**Assignment:** Pictures are to be omitted, and every entry below is to be restated exactly.

**Data under study:**

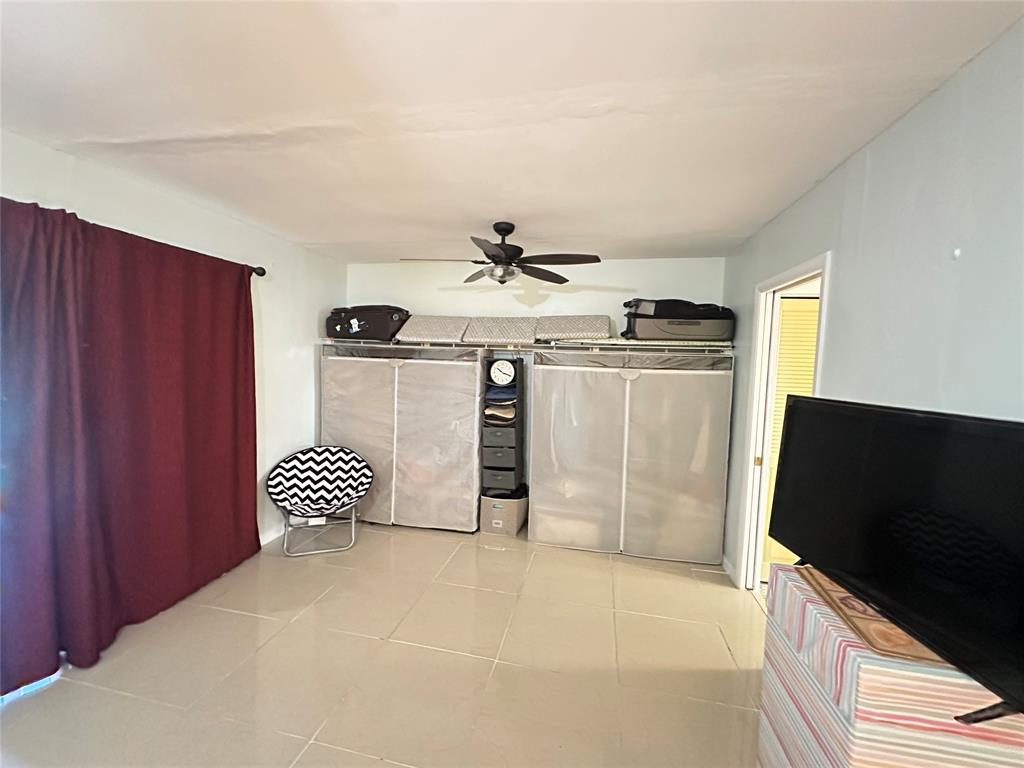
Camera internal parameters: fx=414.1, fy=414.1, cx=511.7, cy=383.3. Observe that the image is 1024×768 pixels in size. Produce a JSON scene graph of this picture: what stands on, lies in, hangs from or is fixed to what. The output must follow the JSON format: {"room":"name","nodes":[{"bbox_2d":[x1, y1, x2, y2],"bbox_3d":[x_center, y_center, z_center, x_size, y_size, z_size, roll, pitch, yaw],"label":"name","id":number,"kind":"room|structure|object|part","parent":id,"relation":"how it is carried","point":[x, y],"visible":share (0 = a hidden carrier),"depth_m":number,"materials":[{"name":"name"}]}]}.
{"room":"bedroom","nodes":[
{"label":"bedroom","id":0,"kind":"room"},
{"bbox_2d":[0,129,343,556],"bbox_3d":[-2.219,0.141,2.197,0.142,2.483,4.741,2,4,12],"label":"left wall","id":1,"kind":"structure","parent":0,"point":[285,349],"depth_m":3.11,"materials":[{"name":"white paint"}]},
{"bbox_2d":[250,265,266,276],"bbox_3d":[-2.115,-0.771,2.037,0.169,0.071,2.163,2,4,12],"label":"curtain rod","id":2,"kind":"object","parent":1,"relation":"attached to","point":[261,274],"visible":0.32,"depth_m":3.02,"materials":[{"name":"metal"}]},
{"bbox_2d":[0,197,264,695],"bbox_3d":[-2.031,0.252,2.193,0.150,2.120,1.806,2,4,12],"label":"red curtain","id":3,"kind":"object","parent":2,"relation":"hanging from","point":[236,508],"visible":0.99,"depth_m":2.10,"materials":[{"name":"red fabric"}]},
{"bbox_2d":[260,523,284,545],"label":"baseboard","id":4,"kind":"structure","parent":1,"relation":"attached to","point":[270,538],"depth_m":3.38,"materials":[{"name":"white paint"}]},
{"bbox_2d":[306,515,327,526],"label":"wall outlet","id":5,"kind":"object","parent":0,"point":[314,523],"visible":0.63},
{"bbox_2d":[0,521,768,767],"bbox_3d":[-0.197,1.480,1.763,4.691,0.099,5.108,2,4,12],"label":"floor","id":6,"kind":"structure","parent":0,"point":[458,560],"depth_m":2.05,"materials":[{"name":"beige tile"}]},
{"bbox_2d":[267,444,372,556],"bbox_3d":[-1.532,0.927,3.370,0.750,0.723,0.729,0,4,-20],"label":"chair","id":7,"kind":"object","parent":6,"relation":"on","point":[346,454],"visible":0.99,"depth_m":3.39,"materials":[{"name":"multicoloured fabric"}]},
{"bbox_2d":[319,343,485,531],"bbox_3d":[-0.961,0.469,3.946,1.473,1.605,0.690,2,4,12],"label":"wardrobe","id":8,"kind":"object","parent":6,"relation":"on","point":[446,366],"visible":0.91,"depth_m":3.62,"materials":[{"name":"grey fabric"}]},
{"bbox_2d":[479,489,527,535],"bbox_3d":[-0.073,1.140,3.791,0.365,0.336,0.398,2,4,12],"label":"storage bin","id":9,"kind":"object","parent":6,"relation":"on","point":[492,510],"visible":0.74,"depth_m":3.63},
{"bbox_2d":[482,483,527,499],"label":"black cloth","id":10,"kind":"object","parent":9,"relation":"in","point":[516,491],"visible":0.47,"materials":[{"name":"black fabric"}]},
{"bbox_2d":[529,348,733,562],"bbox_3d":[0.946,0.544,3.545,1.490,1.623,0.694,2,4,12],"label":"wardrobe","id":11,"kind":"object","parent":6,"relation":"on","point":[545,379],"visible":0.99,"depth_m":3.25,"materials":[{"name":"grey fabric"}]},
{"bbox_2d":[757,563,1023,767],"bbox_3d":[1.114,1.068,1.221,0.483,0.781,0.567,2,4,12],"label":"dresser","id":12,"kind":"object","parent":6,"relation":"on","point":[781,710],"visible":0.71,"depth_m":1.06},
{"bbox_2d":[787,565,954,666],"bbox_3d":[1.160,0.655,1.218,0.427,0.011,0.505,2,4,12],"label":"wooden board","id":13,"kind":"object","parent":12,"relation":"on","point":[832,586],"visible":0.32,"depth_m":1.12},
{"bbox_2d":[766,396,1023,726],"bbox_3d":[1.085,0.386,1.117,0.267,0.609,0.984,1,4,-8],"label":"television","id":14,"kind":"object","parent":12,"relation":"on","point":[910,416],"visible":0.99,"depth_m":1.05,"materials":[{"name":"black plastic"}]},
{"bbox_2d":[0,0,1023,264],"bbox_3d":[-0.397,-1.080,1.798,4.053,0.109,4.927,2,4,12],"label":"ceiling","id":15,"kind":"structure","parent":0,"point":[348,237],"depth_m":1.49,"materials":[{"name":"white paint"}]},
{"bbox_2d":[400,221,601,286],"bbox_3d":[-0.062,-0.887,2.832,1.258,0.404,1.249,3,4,27],"label":"ceiling fan","id":16,"kind":"object","parent":15,"relation":"hanging from","point":[499,231],"visible":0.99,"depth_m":2.76,"materials":[{"name":"metal"}]},
{"bbox_2d":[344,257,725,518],"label":"back wall","id":17,"kind":"structure","parent":0,"point":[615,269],"depth_m":3.86,"materials":[{"name":"white paint"}]},
{"bbox_2d":[325,336,732,354],"bbox_3d":[0.112,-0.347,3.718,3.508,0.075,0.615,2,4,12],"label":"wire shelf","id":18,"kind":"object","parent":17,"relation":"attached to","point":[594,345],"visible":0.78,"depth_m":3.44,"materials":[{"name":"metal"}]},
{"bbox_2d":[326,305,409,340],"bbox_3d":[-1.318,-0.570,3.927,0.756,0.310,0.453,3,4,23],"label":"suitcase","id":19,"kind":"object","parent":18,"relation":"on","point":[340,328],"visible":0.84,"depth_m":3.72,"materials":[{"name":"black fabric"}]},
{"bbox_2d":[396,315,470,343],"bbox_3d":[-0.687,-0.502,3.869,0.593,0.207,0.497,2,4,12],"label":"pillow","id":20,"kind":"object","parent":18,"relation":"on","point":[427,328],"visible":0.93,"depth_m":3.71,"materials":[{"name":"fabric"}]},
{"bbox_2d":[464,317,537,344],"bbox_3d":[-0.069,-0.467,3.721,0.619,0.196,0.465,2,4,12],"label":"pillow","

**Written answer:**
Camera internal parameters: fx=414.1, fy=414.1, cx=511.7, cy=383.3. Observe that the image is 1024×768 pixels in size. Produce a JSON scene graph of this picture: what stands on, lies in, hangs from or is fixed to what. The output must follow the JSON format: {"room":"name","nodes":[{"bbox_2d":[x1, y1, x2, y2],"bbox_3d":[x_center, y_center, z_center, x_size, y_size, z_size, roll, pitch, yaw],"label":"name","id":number,"kind":"room|structure|object|part","parent":id,"relation":"how it is carried","point":[x, y],"visible":share (0 = a hidden carrier),"depth_m":number,"materials":[{"name":"name"}]}]}.
{"room":"bedroom","nodes":[
{"label":"bedroom","id":0,"kind":"room"},
{"bbox_2d":[0,129,343,556],"bbox_3d":[-2.219,0.141,2.197,0.142,2.483,4.741,2,4,12],"label":"left wall","id":1,"kind":"structure","parent":0,"point":[285,349],"depth_m":3.11,"materials":[{"name":"white paint"}]},
{"bbox_2d":[250,265,266,276],"bbox_3d":[-2.115,-0.771,2.037,0.169,0.071,2.163,2,4,12],"label":"curtain rod","id":2,"kind":"object","parent":1,"relation":"attached to","point":[261,274],"visible":0.32,"depth_m":3.02,"materials":[{"name":"metal"}]},
{"bbox_2d":[0,197,264,695],"bbox_3d":[-2.031,0.252,2.193,0.150,2.120,1.806,2,4,12],"label":"red curtain","id":3,"kind":"object","parent":2,"relation":"hanging from","point":[236,508],"visible":0.99,"depth_m":2.10,"materials":[{"name":"red fabric"}]},
{"bbox_2d":[260,523,284,545],"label":"baseboard","id":4,"kind":"structure","parent":1,"relation":"attached to","point":[270,538],"depth_m":3.38,"materials":[{"name":"white paint"}]},
{"bbox_2d":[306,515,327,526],"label":"wall outlet","id":5,"kind":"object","parent":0,"point":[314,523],"visible":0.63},
{"bbox_2d":[0,521,768,767],"bbox_3d":[-0.197,1.480,1.763,4.691,0.099,5.108,2,4,12],"label":"floor","id":6,"kind":"structure","parent":0,"point":[458,560],"depth_m":2.05,"materials":[{"name":"beige tile"}]},
{"bbox_2d":[267,444,372,556],"bbox_3d":[-1.532,0.927,3.370,0.750,0.723,0.729,0,4,-20],"label":"chair","id":7,"kind":"object","parent":6,"relation":"on","point":[346,454],"visible":0.99,"depth_m":3.39,"materials":[{"name":"multicoloured fabric"}]},
{"bbox_2d":[319,343,485,531],"bbox_3d":[-0.961,0.469,3.946,1.473,1.605,0.690,2,4,12],"label":"wardrobe","id":8,"kind":"object","parent":6,"relation":"on","point":[446,366],"visible":0.91,"depth_m":3.62,"materials":[{"name":"grey fabric"}]},
{"bbox_2d":[479,489,527,535],"bbox_3d":[-0.073,1.140,3.791,0.365,0.336,0.398,2,4,12],"label":"storage bin","id":9,"kind":"object","parent":6,"relation":"on","point":[492,510],"visible":0.74,"depth_m":3.63},
{"bbox_2d":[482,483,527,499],"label":"black cloth","id":10,"kind":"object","parent":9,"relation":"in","point":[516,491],"visible":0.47,"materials":[{"name":"black fabric"}]},
{"bbox_2d":[529,348,733,562],"bbox_3d":[0.946,0.544,3.545,1.490,1.623,0.694,2,4,12],"label":"wardrobe","id":11,"kind":"object","parent":6,"relation":"on","point":[545,379],"visible":0.99,"depth_m":3.25,"materials":[{"name":"grey fabric"}]},
{"bbox_2d":[757,563,1023,767],"bbox_3d":[1.114,1.068,1.221,0.483,0.781,0.567,2,4,12],"label":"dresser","id":12,"kind":"object","parent":6,"relation":"on","point":[781,710],"visible":0.71,"depth_m":1.06},
{"bbox_2d":[787,565,954,666],"bbox_3d":[1.160,0.655,1.218,0.427,0.011,0.505,2,4,12],"label":"wooden board","id":13,"kind":"object","parent":12,"relation":"on","point":[832,586],"visible":0.32,"depth_m":1.12},
{"bbox_2d":[766,396,1023,726],"bbox_3d":[1.085,0.386,1.117,0.267,0.609,0.984,1,4,-8],"label":"television","id":14,"kind":"object","parent":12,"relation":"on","point":[910,416],"visible":0.99,"depth_m":1.05,"materials":[{"name":"black plastic"}]},
{"bbox_2d":[0,0,1023,264],"bbox_3d":[-0.397,-1.080,1.798,4.053,0.109,4.927,2,4,12],"label":"ceiling","id":15,"kind":"structure","parent":0,"point":[348,237],"depth_m":1.49,"materials":[{"name":"white paint"}]},
{"bbox_2d":[400,221,601,286],"bbox_3d":[-0.062,-0.887,2.832,1.258,0.404,1.249,3,4,27],"label":"ceiling fan","id":16,"kind":"object","parent":15,"relation":"hanging from","point":[499,231],"visible":0.99,"depth_m":2.76,"materials":[{"name":"metal"}]},
{"bbox_2d":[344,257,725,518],"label":"back wall","id":17,"kind":"structure","parent":0,"point":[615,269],"depth_m":3.86,"materials":[{"name":"white paint"}]},
{"bbox_2d":[325,336,732,354],"bbox_3d":[0.112,-0.347,3.718,3.508,0.075,0.615,2,4,12],"label":"wire shelf","id":18,"kind":"object","parent":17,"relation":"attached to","point":[594,345],"visible":0.78,"depth_m":3.44,"materials":[{"name":"metal"}]},
{"bbox_2d":[326,305,409,340],"bbox_3d":[-1.318,-0.570,3.927,0.756,0.310,0.453,3,4,23],"label":"suitcase","id":19,"kind":"object","parent":18,"relation":"on","point":[340,328],"visible":0.84,"depth_m":3.72,"materials":[{"name":"black fabric"}]},
{"bbox_2d":[396,315,470,343],"bbox_3d":[-0.687,-0.502,3.869,0.593,0.207,0.497,2,4,12],"label":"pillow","id":20,"kind":"object","parent":18,"relation":"on","point":[427,328],"visible":0.93,"depth_m":3.71,"materials":[{"name":"fabric"}]},
{"bbox_2d":[464,317,537,344],"bbox_3d":[-0.069,-0.467,3.721,0.619,0.196,0.465,2,4,12],"label":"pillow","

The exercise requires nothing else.